_Tasks to carry out_
**a)** List each day of the week that is named in the sobriety diary entry, giving each only once.
**b)** Write a continuation of the sobriety diary entry, beginning after its final sentence.

_Passage provided_
-*-
Day 9 & 10

I did it!! I did it!!

A whole sober weekend & I felt okay.  There were a few triggers here & there but I brushed them aside. I actually can’t  believe it was as easy as it was. I thought I might have terrible triggers all day Sunday but no I just got on with the day. It was a family day at home & I was fully present. My husband is being very loving & I can feel a better bound forming.

Today is Monday & I went to work as usual & I was criticized for something I had done on Friday which my boss brought to light to me. I felt disappointed. I am the kind of person that would get anxious about that & carry it with me for the day. I tried to reassure myself it was okay & you learn by your mistakes & even though it was something small my confidence was a little dented. I collected my son from school after work & walking home the thought did come into my head as it does each Monday oh wouldn’t it be nice to drink later & chill on the couch. There it was that inner voice which I thought – that is all it is a voice, it’s not you it’s the drink monster poking at you to drink. I said to myself – no it’s not going to win that silly thought does not control my happiness, even if it is going to be hard it is not going to ruin my life & I went home drink free & got on with my day…..success!!

I feel more productive, in the zone, present & optimistic. I am not fully there yet – maybe I will always have those thoughts to deal with & I hope I can always deal with them. I hope I can just learn to like me & not be afraid of what people think of me.
-*-
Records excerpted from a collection
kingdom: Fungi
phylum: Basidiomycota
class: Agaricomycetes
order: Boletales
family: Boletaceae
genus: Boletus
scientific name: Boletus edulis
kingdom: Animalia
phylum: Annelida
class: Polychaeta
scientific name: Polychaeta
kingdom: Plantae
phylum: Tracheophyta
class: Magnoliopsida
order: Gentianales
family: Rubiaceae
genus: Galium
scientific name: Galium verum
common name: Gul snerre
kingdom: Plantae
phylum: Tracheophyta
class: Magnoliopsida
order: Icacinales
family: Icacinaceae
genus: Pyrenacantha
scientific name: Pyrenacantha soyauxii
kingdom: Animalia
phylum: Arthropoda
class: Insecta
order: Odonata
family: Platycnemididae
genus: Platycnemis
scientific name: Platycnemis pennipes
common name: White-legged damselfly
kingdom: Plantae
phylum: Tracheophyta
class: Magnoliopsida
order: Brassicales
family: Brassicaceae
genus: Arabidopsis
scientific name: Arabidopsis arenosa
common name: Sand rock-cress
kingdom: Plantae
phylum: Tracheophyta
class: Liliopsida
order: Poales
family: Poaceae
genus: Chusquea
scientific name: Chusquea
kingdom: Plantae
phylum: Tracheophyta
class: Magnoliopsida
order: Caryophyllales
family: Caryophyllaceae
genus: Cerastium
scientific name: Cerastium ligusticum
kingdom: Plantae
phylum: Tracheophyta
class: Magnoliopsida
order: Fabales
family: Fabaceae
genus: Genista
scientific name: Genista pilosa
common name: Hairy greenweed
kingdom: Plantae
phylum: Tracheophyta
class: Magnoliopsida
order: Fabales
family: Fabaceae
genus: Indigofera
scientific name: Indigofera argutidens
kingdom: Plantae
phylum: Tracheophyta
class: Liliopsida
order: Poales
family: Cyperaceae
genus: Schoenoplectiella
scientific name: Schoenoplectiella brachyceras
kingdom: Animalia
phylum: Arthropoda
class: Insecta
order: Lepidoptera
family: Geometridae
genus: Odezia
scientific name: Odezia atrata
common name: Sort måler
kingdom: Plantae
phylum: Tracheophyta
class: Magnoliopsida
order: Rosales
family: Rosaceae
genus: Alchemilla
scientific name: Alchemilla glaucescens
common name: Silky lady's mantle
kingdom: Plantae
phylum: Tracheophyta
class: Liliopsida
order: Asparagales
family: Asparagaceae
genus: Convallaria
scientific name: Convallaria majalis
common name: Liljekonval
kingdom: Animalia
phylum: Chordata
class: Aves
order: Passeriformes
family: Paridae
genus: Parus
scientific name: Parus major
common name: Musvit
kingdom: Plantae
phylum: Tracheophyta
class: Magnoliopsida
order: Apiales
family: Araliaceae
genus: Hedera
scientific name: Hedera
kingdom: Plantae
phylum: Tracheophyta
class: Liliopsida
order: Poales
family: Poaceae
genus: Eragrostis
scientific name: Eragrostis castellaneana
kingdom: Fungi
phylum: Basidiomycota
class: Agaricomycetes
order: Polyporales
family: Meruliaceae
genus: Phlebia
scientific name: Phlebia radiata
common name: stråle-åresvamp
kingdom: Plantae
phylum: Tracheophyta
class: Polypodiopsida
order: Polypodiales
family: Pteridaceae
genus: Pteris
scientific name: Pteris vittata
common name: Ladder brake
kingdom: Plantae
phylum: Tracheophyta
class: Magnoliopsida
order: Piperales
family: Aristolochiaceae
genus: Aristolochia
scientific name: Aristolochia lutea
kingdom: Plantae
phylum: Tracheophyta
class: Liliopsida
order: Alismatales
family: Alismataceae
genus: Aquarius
-*-
_Outputs by task_
**a)** Sunday, Monday, Friday

**b)**
Let’s keep going !pexels-photo-597657.jpeg

Day 7

So it’s the weekend which means trigger time. I have had thoughts creep in today every now & then about having no alcohol this weekend & a feeling of small disappointment. I’m afraid the evenings might feel a bit boring- Saturdays I would usually awake thinking yay I can drink tonight, get a takeaway, watch a film with my husband- it would be the thing I would most look forward to all week. This ain’t living.

Tomorrow we plan on taking our son to a cafe for a weekend treat of a big slice of cake & to do some shopping, later cuddles & movie night with my husband minus the booze. What I have noticed about myself is that I have to have something to look forward to & the drink was my number one thing – that now has to be replaced by something. It’s not like drink was everything in my life. I have my family, a new job I love, I am a dance performer in my spare time, a good set of friend ( although they love to drink ) – I exercise almost daily but nothing makes me beam with happiness & I think it must be all those years of drinking has numbed my ability to feel in every way.  I’m hoping this will change that I can live life & be content & happy.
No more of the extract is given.